Put aside those old travel habits and develop some new ones! Make next year the year that your travel plans focus on fun, fantasy, and festivities! If you’re a road warrior, these travel tips will help reduce the stress of your business trips.

A new year always means a chance for a new start. You can begin the next new year by making some travel resolutions, regardless of your time and budget restraints. Put aside those old travel habits and make some new ones! Let next year be the year that your travel plans focus on fun, fantasy, and festivities!

• Rather than carry heavy stacks of brochures or sales letters, take electronic documents on diskettes and have them printed at a local printing service. Similarly, if you are working a booth in a trade show, it’s a good idea to carry electronic documents in case you run out of the stack you shipped from the office.

• When you’re staying at a hotel, the phone bill can be a major expense. The cost of calling your family, checking your voice mail, and checking your email is best handled by using a telephone calling card or a corporate credit card.

• If you’re traveling to a foreign country, remember that you might need special voltage adaptors for electricity. You might also need plug adapters to accommodate both electrical plugs and telephone jacks. A good travel store will be able to help you decide what’s needed.

• Planes, trains or automobiles: what should you choose? While air travel is clearly the only way to go for long journeys, shorter trips of a couple of hundred miles might be faster via train, bus, or auto.

When making your decision, consider the time spent traveling to and from airports and lining up for check in, security, and departure. Also consider the effects inclement weather can have on your travel choice. It’s no fun hearing the announcement that your plane can’t land due to poor visibility and you’ll be returning to your departure airport.

• If you’re flying, consider alternative airports that are outside the city you’re going to visit. As a rule, these airports have fewer flights, less overbooking, and fewer delays than their larger counterparts.

• Before leaving home, make copies of your travel documents (passport, airline tickets, travel insurance, credit cards, and itinerary). Take copies with you and leave a copy with a contact at home.

• Take special precautions for your electronics. See what your local travel store has to offer in terms of protective luggage. You can purchase laptop cases that disguise the fact that they’re used for laptops, or laptop cases that look old and battered.

• And of course, you already know how fast and savvy a pickpocket can be. Avoid carrying important documents in your purse or hip pocket.

• Obtain an International Driver’s License if traveling outside your own country. It will be more readily recognized than your locally issued driver’s license. The cost is not prohibitive and in most regions, the licenses are easily obtained by showing your local driver’s license. Inquire at your local Automobile Association.

• Travel is less stressful if you know how to get around. Before leaving home, obtain maps of your destination city. One approach is to visit websites such as City Search and print out maps.

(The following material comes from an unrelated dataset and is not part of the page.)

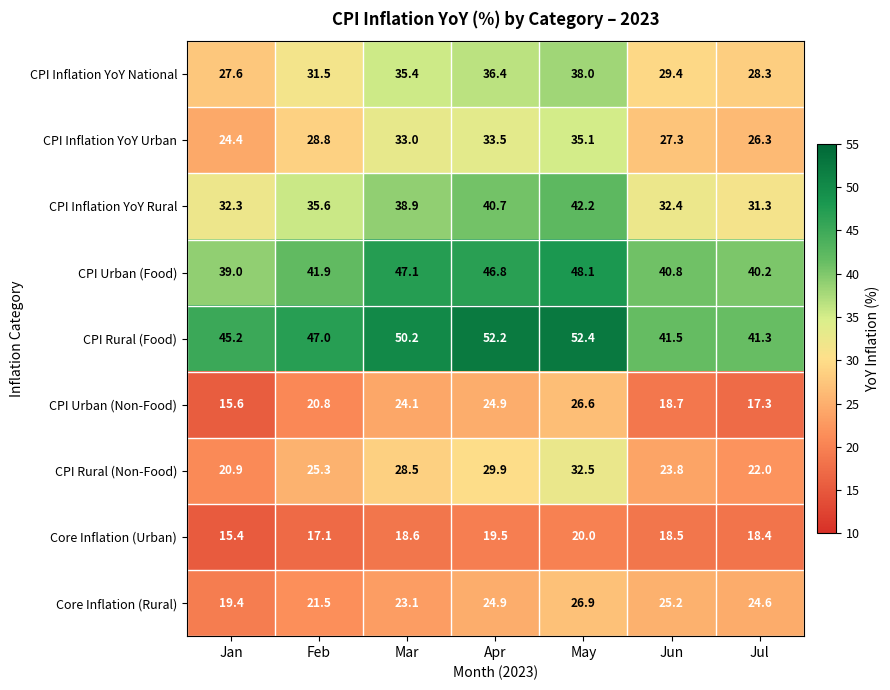

Which series changed the most between Feb and Apr?

CPI Rural (Food)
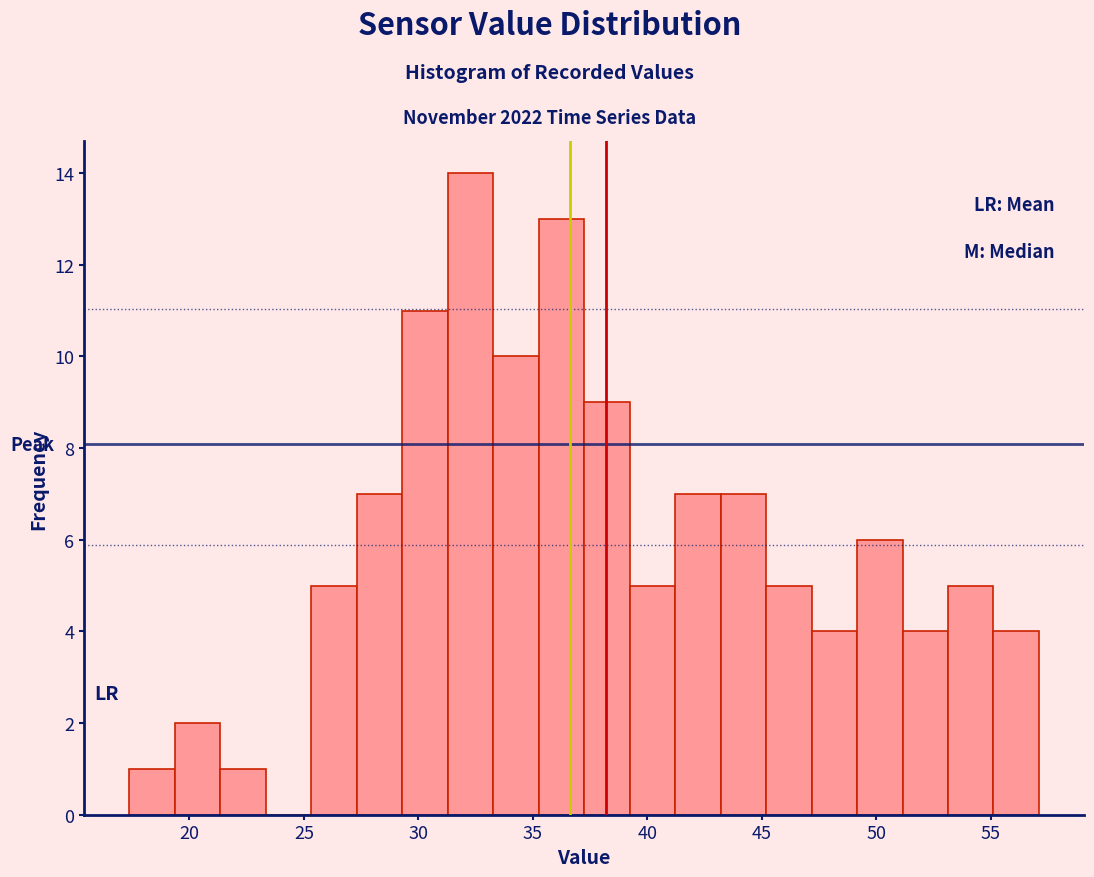

Around what value on the x-axis is the tallest bar? Give the approximate position of its centre, as read against the axis.

32.5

Place your printed maps in plastic folders for protection against the elements. Trying to read a road map while standing on a rainy street corner has its obvious disadvantages.

• Hotels that cater to business travelers will have Internet capabilities and offer access to business machines such as faxes and photocopiers.

• Cellular phone companies regularly offer new rates. Check to be sure you’re getting the best deal – some now include long distance charges in the monthly fee. If your business travel will take you to small, out-of-the way towns, your digital phone might not work. You will need an analog or dual digital/anlog phone for such trips.